BEGIN Information shown

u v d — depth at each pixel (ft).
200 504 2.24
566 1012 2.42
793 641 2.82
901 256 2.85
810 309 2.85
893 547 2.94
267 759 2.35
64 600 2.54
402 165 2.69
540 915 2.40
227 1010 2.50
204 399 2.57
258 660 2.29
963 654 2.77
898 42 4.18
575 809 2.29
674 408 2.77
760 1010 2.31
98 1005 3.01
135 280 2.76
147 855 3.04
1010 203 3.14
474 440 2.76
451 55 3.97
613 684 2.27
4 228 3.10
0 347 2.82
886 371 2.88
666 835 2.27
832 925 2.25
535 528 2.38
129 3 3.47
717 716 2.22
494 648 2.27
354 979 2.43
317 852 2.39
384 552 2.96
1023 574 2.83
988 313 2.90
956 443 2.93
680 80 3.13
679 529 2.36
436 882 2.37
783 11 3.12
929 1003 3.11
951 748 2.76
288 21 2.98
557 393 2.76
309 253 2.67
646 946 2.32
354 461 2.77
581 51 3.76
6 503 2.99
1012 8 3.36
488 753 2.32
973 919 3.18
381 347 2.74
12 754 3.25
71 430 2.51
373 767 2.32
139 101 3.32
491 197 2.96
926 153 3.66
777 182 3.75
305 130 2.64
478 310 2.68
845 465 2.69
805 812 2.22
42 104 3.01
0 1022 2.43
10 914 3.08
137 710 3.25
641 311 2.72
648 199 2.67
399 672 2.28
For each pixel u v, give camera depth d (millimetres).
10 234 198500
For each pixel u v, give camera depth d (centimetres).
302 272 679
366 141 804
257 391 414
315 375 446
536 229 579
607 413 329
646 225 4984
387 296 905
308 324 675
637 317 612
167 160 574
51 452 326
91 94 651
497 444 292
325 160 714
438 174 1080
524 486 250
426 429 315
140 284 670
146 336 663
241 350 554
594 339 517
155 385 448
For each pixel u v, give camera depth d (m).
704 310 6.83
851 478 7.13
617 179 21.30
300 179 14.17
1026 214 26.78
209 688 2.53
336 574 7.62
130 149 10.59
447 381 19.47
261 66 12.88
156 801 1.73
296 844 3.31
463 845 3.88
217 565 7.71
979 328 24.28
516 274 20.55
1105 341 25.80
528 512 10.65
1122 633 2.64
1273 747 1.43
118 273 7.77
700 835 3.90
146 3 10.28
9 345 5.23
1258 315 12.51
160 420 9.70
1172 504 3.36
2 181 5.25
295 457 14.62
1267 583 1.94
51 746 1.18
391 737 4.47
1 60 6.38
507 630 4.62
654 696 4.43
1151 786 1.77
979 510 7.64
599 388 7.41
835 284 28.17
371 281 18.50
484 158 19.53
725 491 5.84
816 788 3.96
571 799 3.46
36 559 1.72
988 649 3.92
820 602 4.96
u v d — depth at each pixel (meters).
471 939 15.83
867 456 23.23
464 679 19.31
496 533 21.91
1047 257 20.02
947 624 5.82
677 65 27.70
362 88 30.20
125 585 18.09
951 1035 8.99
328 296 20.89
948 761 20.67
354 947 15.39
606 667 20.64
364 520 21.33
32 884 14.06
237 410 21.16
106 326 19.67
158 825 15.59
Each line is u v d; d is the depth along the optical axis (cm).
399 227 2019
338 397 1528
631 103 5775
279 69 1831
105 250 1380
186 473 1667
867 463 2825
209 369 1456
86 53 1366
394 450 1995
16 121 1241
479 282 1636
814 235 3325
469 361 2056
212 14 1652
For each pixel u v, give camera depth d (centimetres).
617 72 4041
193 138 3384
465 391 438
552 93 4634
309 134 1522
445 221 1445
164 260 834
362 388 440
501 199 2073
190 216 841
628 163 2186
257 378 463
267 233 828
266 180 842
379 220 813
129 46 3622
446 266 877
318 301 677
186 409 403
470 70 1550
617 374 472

END Information shown

Work item
Copy the lines above exactly. Start with the line containing "820 602 4.96", end with the line containing "209 369 1456", and include both.

Answer space
820 602 4.96
u v d — depth at each pixel (meters).
471 939 15.83
867 456 23.23
464 679 19.31
496 533 21.91
1047 257 20.02
947 624 5.82
677 65 27.70
362 88 30.20
125 585 18.09
951 1035 8.99
328 296 20.89
948 761 20.67
354 947 15.39
606 667 20.64
364 520 21.33
32 884 14.06
237 410 21.16
106 326 19.67
158 825 15.59
Each line is u v d; d is the depth along the optical axis (cm).
399 227 2019
338 397 1528
631 103 5775
279 69 1831
105 250 1380
186 473 1667
867 463 2825
209 369 1456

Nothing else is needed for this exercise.